● **Material to process**:
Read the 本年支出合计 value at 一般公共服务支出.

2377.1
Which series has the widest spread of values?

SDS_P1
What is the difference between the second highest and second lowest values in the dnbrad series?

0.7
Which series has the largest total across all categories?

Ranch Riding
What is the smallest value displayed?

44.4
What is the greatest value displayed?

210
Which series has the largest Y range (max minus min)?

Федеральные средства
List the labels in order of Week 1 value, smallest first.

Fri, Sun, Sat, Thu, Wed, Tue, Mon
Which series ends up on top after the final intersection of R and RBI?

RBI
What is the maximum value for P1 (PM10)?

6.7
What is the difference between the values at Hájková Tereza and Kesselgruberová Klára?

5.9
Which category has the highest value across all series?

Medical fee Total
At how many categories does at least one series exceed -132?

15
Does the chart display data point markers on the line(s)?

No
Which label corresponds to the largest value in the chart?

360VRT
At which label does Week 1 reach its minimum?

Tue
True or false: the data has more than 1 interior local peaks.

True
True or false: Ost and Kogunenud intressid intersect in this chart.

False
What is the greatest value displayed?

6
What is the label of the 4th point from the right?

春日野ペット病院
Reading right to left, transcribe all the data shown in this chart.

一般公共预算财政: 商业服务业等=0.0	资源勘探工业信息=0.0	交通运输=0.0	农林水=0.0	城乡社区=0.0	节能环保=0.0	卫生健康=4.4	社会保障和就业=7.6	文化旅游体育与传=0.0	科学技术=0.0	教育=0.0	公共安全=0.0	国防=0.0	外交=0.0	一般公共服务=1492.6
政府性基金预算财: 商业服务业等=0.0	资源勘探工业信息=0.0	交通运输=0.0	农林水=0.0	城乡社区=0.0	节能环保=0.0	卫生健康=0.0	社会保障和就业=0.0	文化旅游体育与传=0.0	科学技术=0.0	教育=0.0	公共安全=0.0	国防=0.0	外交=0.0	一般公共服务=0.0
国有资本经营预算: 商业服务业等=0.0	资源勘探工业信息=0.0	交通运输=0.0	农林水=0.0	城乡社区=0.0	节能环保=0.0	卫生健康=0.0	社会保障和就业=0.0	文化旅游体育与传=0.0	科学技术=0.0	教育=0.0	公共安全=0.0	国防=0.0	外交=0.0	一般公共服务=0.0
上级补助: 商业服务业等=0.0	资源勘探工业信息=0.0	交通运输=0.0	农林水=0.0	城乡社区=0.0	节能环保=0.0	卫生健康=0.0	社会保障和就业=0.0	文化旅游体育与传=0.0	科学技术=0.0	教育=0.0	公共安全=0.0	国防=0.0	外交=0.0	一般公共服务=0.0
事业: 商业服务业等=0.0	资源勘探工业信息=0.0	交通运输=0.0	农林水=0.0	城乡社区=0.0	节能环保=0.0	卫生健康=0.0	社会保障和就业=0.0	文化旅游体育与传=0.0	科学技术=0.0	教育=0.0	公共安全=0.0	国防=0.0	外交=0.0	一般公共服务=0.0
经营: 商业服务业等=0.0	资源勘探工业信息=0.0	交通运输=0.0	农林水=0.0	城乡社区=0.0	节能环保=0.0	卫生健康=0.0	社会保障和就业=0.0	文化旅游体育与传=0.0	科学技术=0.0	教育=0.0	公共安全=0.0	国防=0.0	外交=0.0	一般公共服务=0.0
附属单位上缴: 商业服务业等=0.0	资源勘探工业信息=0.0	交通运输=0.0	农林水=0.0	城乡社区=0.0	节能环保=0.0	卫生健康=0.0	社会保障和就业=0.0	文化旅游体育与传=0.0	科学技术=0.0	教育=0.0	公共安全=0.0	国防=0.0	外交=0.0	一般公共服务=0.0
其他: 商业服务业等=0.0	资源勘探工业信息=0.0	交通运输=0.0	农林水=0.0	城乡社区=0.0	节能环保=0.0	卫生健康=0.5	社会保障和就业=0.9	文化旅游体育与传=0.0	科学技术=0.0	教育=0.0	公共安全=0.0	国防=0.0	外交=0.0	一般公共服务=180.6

● **Problem statement**:
Reproduce all of the lines above verbatim.

● **Result of this task**:
Read the 本年支出合计 value at 一般公共服务支出.

2377.1
Which series has the widest spread of values?

SDS_P1
What is the difference between the second highest and second lowest values in the dnbrad series?

0.7
Which series has the largest total across all categories?

Ranch Riding
What is the smallest value displayed?

44.4
What is the greatest value displayed?

210
Which series has the largest Y range (max minus min)?

Федеральные средства
List the labels in order of Week 1 value, smallest first.

Fri, Sun, Sat, Thu, Wed, Tue, Mon
Which series ends up on top after the final intersection of R and RBI?

RBI
What is the maximum value for P1 (PM10)?

6.7
What is the difference between the values at Hájková Tereza and Kesselgruberová Klára?

5.9
Which category has the highest value across all series?

Medical fee Total
At how many categories does at least one series exceed -132?

15
Does the chart display data point markers on the line(s)?

No
Which label corresponds to the largest value in the chart?

360VRT
At which label does Week 1 reach its minimum?

Tue
True or false: the data has more than 1 interior local peaks.

True
True or false: Ost and Kogunenud intressid intersect in this chart.

False
What is the greatest value displayed?

6
What is the label of the 4th point from the right?

春日野ペット病院
Reading right to left, transcribe all the data shown in this chart.

一般公共预算财政: 商业服务业等=0.0	资源勘探工业信息=0.0	交通运输=0.0	农林水=0.0	城乡社区=0.0	节能环保=0.0	卫生健康=4.4	社会保障和就业=7.6	文化旅游体育与传=0.0	科学技术=0.0	教育=0.0	公共安全=0.0	国防=0.0	外交=0.0	一般公共服务=1492.6
政府性基金预算财: 商业服务业等=0.0	资源勘探工业信息=0.0	交通运输=0.0	农林水=0.0	城乡社区=0.0	节能环保=0.0	卫生健康=0.0	社会保障和就业=0.0	文化旅游体育与传=0.0	科学技术=0.0	教育=0.0	公共安全=0.0	国防=0.0	外交=0.0	一般公共服务=0.0
国有资本经营预算: 商业服务业等=0.0	资源勘探工业信息=0.0	交通运输=0.0	农林水=0.0	城乡社区=0.0	节能环保=0.0	卫生健康=0.0	社会保障和就业=0.0	文化旅游体育与传=0.0	科学技术=0.0	教育=0.0	公共安全=0.0	国防=0.0	外交=0.0	一般公共服务=0.0
上级补助: 商业服务业等=0.0	资源勘探工业信息=0.0	交通运输=0.0	农林水=0.0	城乡社区=0.0	节能环保=0.0	卫生健康=0.0	社会保障和就业=0.0	文化旅游体育与传=0.0	科学技术=0.0	教育=0.0	公共安全=0.0	国防=0.0	外交=0.0	一般公共服务=0.0
事业: 商业服务业等=0.0	资源勘探工业信息=0.0	交通运输=0.0	农林水=0.0	城乡社区=0.0	节能环保=0.0	卫生健康=0.0	社会保障和就业=0.0	文化旅游体育与传=0.0	科学技术=0.0	教育=0.0	公共安全=0.0	国防=0.0	外交=0.0	一般公共服务=0.0
经营: 商业服务业等=0.0	资源勘探工业信息=0.0	交通运输=0.0	农林水=0.0	城乡社区=0.0	节能环保=0.0	卫生健康=0.0	社会保障和就业=0.0	文化旅游体育与传=0.0	科学技术=0.0	教育=0.0	公共安全=0.0	国防=0.0	外交=0.0	一般公共服务=0.0
附属单位上缴: 商业服务业等=0.0	资源勘探工业信息=0.0	交通运输=0.0	农林水=0.0	城乡社区=0.0	节能环保=0.0	卫生健康=0.0	社会保障和就业=0.0	文化旅游体育与传=0.0	科学技术=0.0	教育=0.0	公共安全=0.0	国防=0.0	外交=0.0	一般公共服务=0.0
其他: 商业服务业等=0.0	资源勘探工业信息=0.0	交通运输=0.0	农林水=0.0	城乡社区=0.0	节能环保=0.0	卫生健康=0.5	社会保障和就业=0.9	文化旅游体育与传=0.0	科学技术=0.0	教育=0.0	公共安全=0.0	国防=0.0	外交=0.0	一般公共服务=180.6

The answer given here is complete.